What are your future plans for the next coming years?
So my future plans– I’m only planning right now until next June 30th. I crowdfunded, just the second year, I crowdfunded to do this for a year. So for the next period of time I have a batch of other things I’m trying to write about. I’m trying to keep up with some of the science. I’m trying to keep up with the NICE guidelines and what’s going on in the US and people’s disability and all this kind of stuff. So I feel like I’ve got way too much to try to think about doing. And I’m also trying to work on couple peer-reviewed papers so that also takes time. So you know I’ll keep doing this and then I’ll figure out at some point in the spring if I’m going to keep doing it again for another year– if there’s the need for that.

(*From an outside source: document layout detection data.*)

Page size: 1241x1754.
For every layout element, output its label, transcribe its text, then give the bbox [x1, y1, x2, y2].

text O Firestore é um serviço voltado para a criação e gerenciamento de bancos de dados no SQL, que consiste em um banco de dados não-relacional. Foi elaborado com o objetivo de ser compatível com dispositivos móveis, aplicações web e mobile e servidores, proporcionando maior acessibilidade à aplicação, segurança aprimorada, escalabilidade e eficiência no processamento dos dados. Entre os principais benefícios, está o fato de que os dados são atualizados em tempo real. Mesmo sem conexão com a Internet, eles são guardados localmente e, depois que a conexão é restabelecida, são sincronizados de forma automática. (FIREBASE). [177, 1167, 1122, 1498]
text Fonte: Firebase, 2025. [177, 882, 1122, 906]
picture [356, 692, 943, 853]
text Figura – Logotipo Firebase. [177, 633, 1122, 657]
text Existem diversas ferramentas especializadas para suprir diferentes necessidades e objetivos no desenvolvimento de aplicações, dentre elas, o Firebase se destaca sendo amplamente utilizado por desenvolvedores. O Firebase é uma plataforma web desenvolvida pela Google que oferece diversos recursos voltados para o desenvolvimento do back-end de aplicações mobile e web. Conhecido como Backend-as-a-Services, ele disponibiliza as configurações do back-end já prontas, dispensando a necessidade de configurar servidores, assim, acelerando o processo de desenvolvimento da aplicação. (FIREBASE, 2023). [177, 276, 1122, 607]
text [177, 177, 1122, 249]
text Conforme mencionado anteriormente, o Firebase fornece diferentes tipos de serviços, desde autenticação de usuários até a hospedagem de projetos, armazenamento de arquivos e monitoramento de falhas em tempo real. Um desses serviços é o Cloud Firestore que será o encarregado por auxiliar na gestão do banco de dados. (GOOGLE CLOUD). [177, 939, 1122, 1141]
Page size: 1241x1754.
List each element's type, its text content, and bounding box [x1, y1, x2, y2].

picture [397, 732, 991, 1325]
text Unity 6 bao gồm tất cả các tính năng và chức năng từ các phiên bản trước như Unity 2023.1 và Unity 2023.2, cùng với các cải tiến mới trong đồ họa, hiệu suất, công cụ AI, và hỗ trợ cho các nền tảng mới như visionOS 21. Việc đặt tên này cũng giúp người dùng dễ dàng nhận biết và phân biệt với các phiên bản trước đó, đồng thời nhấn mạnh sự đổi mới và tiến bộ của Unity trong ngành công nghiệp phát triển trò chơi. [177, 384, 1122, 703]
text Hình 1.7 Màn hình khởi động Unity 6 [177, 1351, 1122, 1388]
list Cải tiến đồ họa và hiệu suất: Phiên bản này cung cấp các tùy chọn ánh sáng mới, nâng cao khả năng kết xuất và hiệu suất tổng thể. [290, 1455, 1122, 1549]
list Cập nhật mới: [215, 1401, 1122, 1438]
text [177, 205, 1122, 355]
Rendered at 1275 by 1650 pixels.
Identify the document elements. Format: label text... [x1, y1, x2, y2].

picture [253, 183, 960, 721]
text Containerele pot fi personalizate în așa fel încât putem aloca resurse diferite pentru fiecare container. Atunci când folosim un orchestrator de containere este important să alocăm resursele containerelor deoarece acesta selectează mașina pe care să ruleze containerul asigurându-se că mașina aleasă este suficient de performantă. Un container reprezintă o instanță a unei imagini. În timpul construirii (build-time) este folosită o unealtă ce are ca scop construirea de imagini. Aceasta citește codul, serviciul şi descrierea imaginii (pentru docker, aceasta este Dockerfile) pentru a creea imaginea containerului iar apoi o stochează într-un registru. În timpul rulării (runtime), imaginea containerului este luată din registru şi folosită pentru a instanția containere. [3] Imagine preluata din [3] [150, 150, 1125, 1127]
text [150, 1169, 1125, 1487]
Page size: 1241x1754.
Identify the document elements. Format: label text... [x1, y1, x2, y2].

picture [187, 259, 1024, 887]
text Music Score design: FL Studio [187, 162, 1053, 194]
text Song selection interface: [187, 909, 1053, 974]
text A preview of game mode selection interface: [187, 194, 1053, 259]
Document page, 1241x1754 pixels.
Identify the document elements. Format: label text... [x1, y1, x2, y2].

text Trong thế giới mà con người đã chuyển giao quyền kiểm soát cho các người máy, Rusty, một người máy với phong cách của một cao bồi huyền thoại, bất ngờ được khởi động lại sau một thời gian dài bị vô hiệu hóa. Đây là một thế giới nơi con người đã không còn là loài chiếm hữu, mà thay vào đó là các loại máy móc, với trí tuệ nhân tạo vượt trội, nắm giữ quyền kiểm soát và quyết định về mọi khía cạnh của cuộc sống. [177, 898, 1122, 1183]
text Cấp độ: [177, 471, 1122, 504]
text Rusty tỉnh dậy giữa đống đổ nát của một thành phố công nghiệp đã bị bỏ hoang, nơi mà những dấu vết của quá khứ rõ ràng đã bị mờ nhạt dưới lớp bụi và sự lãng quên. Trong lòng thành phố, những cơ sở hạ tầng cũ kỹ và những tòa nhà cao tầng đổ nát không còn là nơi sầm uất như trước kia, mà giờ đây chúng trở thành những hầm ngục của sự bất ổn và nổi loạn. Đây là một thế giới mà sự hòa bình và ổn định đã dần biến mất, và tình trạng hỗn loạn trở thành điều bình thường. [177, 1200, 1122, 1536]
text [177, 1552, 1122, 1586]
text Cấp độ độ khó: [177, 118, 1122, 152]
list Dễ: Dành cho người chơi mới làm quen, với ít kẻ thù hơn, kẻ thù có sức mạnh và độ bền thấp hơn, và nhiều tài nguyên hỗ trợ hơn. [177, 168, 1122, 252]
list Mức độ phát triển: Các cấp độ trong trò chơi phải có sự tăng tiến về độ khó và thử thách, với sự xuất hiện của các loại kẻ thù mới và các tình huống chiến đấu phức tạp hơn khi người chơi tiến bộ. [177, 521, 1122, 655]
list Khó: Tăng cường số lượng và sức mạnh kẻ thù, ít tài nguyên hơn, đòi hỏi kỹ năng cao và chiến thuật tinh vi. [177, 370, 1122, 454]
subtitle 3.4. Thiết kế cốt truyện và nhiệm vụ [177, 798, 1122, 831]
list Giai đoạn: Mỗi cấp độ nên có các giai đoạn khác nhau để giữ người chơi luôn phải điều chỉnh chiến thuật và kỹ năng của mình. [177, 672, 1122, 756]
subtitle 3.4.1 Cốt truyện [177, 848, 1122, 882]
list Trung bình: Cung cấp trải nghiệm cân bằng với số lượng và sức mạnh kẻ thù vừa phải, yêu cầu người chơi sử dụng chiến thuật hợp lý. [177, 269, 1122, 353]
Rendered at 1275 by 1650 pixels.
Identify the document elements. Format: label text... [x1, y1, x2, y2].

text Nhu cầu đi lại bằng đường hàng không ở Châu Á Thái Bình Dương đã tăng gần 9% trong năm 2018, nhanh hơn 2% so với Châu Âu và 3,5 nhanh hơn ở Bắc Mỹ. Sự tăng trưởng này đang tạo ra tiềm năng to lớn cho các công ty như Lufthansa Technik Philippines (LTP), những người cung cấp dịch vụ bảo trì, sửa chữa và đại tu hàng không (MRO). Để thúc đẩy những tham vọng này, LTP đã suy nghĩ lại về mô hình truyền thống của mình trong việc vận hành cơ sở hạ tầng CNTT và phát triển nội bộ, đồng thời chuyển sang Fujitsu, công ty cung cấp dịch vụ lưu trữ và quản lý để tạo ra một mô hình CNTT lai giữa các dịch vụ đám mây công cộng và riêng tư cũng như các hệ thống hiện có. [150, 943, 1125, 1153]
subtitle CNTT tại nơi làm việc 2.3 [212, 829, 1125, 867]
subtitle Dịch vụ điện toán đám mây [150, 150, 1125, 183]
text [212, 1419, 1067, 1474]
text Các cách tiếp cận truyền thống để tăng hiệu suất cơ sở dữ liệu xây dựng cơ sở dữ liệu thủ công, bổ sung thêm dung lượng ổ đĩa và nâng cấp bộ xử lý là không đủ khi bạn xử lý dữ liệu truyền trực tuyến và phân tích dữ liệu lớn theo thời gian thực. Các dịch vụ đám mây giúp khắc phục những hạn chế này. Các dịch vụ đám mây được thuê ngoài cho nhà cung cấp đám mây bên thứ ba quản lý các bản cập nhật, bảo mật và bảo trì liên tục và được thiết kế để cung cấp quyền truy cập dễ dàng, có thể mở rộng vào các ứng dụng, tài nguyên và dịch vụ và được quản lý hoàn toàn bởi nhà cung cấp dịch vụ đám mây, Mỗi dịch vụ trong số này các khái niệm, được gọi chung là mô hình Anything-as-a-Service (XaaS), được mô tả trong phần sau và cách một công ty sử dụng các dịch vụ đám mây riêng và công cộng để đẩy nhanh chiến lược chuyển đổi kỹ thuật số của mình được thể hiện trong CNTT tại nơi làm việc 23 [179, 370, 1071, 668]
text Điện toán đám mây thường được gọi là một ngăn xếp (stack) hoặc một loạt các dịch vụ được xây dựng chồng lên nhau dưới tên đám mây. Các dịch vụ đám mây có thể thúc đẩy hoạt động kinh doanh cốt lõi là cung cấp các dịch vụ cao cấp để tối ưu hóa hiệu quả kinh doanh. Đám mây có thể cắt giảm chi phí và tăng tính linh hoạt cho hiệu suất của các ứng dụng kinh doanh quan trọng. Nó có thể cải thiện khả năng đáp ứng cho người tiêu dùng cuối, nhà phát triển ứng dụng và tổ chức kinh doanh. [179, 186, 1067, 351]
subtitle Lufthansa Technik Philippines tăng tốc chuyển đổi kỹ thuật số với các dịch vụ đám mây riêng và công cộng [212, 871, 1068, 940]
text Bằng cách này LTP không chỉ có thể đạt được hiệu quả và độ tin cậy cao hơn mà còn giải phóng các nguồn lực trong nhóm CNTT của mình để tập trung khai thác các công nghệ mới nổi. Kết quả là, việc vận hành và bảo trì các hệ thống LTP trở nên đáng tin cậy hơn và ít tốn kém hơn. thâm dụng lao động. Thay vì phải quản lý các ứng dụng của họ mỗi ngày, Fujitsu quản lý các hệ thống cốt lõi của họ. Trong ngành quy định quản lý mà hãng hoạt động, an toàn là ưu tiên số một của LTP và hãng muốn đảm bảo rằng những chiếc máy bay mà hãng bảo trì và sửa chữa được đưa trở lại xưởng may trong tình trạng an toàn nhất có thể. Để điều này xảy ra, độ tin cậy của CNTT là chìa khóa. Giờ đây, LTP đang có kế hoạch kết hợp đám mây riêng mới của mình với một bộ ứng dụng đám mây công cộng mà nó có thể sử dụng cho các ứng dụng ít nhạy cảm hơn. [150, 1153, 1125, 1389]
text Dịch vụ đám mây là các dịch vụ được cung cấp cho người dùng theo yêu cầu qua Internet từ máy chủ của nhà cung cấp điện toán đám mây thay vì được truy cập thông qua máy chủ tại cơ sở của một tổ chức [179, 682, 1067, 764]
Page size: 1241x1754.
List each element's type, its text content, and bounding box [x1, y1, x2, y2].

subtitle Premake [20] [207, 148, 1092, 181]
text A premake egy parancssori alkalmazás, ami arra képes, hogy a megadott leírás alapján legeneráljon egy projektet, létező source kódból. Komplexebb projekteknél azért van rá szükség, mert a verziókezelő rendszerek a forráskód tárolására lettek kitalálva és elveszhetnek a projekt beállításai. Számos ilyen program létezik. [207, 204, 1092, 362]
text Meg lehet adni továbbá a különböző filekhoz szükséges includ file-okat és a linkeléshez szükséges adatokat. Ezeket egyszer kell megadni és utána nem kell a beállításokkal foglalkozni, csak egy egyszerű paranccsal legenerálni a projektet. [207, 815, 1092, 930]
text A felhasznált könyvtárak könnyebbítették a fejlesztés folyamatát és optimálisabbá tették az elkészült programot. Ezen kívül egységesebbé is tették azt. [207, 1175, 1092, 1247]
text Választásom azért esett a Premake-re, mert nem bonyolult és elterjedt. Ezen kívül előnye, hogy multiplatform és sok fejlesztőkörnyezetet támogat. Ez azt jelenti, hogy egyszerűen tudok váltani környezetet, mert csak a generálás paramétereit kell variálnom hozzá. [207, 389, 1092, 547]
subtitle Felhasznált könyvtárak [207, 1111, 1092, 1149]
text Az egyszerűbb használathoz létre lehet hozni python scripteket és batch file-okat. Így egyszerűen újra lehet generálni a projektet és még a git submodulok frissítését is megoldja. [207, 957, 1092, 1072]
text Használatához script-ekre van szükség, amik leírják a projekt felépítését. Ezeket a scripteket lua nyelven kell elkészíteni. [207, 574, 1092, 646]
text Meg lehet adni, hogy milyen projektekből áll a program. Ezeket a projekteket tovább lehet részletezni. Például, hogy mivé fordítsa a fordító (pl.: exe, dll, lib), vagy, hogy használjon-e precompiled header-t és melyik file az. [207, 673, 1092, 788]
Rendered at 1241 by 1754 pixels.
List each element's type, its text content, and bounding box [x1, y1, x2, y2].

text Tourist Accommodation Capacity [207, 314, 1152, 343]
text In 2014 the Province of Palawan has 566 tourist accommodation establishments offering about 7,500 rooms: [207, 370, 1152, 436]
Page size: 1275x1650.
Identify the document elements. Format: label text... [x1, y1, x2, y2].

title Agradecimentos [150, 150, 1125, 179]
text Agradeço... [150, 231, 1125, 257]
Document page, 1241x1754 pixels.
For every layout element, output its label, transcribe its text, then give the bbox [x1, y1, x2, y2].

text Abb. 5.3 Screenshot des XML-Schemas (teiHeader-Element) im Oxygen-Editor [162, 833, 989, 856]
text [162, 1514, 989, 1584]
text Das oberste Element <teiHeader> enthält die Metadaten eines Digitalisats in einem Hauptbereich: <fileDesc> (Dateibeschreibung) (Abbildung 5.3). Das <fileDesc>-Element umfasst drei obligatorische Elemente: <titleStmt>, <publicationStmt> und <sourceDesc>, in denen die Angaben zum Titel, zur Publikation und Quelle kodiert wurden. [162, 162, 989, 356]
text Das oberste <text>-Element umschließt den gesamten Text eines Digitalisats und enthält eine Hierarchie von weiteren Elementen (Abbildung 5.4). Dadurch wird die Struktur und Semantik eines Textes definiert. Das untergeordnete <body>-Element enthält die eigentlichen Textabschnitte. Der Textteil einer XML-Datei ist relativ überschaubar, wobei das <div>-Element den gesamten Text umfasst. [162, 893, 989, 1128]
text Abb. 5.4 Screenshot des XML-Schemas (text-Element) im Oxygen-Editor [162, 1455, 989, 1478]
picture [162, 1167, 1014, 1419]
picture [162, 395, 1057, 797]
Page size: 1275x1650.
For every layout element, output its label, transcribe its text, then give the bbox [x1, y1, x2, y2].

You know, where things are at that point.
Any final words?
So one thing I wanted to say is that sometimes people ask me why I am even working on this. It’s not something that you get a lot of… People don’t know about it. You mention chronic fatigue syndrome, you can sort of see their eyes roll in their head and they’re kind of like already bored. And you know it’s not something you want to necessarily… talk about a cocktail party…Like, oh you know — but… it’s a challenging thing. And that’s reflected in how editors respond if you try to pitch articles about it too. So it’s not something that… Certainly there’s no public health… when I was you know at public health school, you know… at Berkeley nobody’s researching it. Nobody knows about it. So it’s something that I felt I kind of stumbled into just because of a friend who was sick. And I started looking into it and I really–it’s been a great privilege for me to be able to work on it. And to be able to… if what I’ve done is give people hope then that’s really an amazing thing. And I really — that means a lot to me so those are reasons why I’ve kept doing it also.